● Task goal
Check every line of the following material for the word "available", then say how many have it, with no other words.
--- Provided data ---
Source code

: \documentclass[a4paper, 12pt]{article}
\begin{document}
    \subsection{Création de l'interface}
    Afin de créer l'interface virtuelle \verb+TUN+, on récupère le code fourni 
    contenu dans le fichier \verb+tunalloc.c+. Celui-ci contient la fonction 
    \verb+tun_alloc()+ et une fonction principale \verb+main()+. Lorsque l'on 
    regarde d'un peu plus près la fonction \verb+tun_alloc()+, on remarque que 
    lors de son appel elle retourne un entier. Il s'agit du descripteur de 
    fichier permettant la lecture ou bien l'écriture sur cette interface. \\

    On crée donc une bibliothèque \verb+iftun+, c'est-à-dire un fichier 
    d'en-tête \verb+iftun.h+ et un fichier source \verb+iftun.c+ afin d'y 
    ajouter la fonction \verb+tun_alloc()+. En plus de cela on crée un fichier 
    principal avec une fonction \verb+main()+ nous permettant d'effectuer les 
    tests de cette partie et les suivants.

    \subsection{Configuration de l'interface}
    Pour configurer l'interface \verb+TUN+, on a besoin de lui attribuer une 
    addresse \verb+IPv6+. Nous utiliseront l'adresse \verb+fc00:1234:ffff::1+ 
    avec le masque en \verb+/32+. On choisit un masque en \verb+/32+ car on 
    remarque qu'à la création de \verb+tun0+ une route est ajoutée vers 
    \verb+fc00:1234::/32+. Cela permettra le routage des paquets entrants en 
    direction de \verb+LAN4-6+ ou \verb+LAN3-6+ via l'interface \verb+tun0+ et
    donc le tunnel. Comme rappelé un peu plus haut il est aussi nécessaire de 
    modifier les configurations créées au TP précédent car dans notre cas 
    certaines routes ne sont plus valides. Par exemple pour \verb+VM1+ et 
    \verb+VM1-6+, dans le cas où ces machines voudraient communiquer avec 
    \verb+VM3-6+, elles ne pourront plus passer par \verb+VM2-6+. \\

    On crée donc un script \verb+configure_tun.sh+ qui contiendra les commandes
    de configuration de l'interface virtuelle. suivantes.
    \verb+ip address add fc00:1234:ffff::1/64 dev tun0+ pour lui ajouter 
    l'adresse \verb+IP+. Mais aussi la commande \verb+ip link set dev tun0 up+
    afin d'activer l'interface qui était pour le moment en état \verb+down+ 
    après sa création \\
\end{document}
---
--- Provided data ---
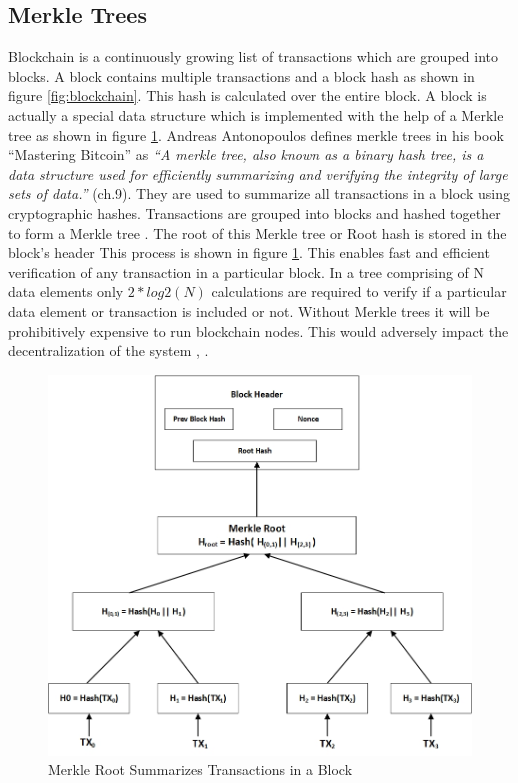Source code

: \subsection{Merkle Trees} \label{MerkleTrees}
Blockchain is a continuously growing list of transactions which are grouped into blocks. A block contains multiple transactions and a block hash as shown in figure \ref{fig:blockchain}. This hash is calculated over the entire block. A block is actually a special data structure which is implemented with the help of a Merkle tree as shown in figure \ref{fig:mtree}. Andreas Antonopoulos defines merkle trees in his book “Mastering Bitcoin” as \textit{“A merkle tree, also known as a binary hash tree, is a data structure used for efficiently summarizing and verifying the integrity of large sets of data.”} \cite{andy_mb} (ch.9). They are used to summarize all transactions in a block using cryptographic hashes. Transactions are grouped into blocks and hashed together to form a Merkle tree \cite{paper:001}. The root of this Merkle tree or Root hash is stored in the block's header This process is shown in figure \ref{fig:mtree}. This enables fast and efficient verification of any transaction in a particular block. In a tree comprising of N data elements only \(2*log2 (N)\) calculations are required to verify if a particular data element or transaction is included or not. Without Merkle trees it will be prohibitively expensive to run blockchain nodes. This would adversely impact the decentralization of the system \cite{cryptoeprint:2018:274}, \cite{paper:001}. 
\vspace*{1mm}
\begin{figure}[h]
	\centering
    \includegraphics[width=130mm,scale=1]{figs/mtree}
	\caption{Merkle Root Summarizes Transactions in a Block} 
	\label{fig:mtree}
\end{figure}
---
--- Provided data ---
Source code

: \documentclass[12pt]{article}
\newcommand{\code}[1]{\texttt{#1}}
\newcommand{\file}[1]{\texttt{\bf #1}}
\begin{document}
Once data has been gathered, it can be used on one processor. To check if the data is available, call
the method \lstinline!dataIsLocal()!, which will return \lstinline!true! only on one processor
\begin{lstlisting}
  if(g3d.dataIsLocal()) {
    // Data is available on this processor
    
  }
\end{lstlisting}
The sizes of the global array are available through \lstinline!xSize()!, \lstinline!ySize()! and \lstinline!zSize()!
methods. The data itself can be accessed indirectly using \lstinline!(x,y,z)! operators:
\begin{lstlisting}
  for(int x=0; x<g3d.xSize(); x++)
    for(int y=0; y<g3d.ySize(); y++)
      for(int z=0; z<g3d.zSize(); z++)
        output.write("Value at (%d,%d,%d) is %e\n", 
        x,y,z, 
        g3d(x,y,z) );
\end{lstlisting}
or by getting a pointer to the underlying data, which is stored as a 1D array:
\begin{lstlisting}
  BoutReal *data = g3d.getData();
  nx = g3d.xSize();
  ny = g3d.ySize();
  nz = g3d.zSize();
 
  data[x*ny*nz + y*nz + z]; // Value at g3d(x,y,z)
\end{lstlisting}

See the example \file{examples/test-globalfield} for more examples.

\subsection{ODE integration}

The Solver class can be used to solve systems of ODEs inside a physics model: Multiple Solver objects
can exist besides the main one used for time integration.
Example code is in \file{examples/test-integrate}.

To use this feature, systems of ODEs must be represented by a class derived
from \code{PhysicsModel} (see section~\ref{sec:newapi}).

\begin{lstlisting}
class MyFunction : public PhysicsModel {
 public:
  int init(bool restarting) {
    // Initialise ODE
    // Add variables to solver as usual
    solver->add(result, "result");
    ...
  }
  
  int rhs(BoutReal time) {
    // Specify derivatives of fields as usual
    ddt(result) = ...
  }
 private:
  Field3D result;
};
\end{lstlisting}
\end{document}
---
● Task solution
3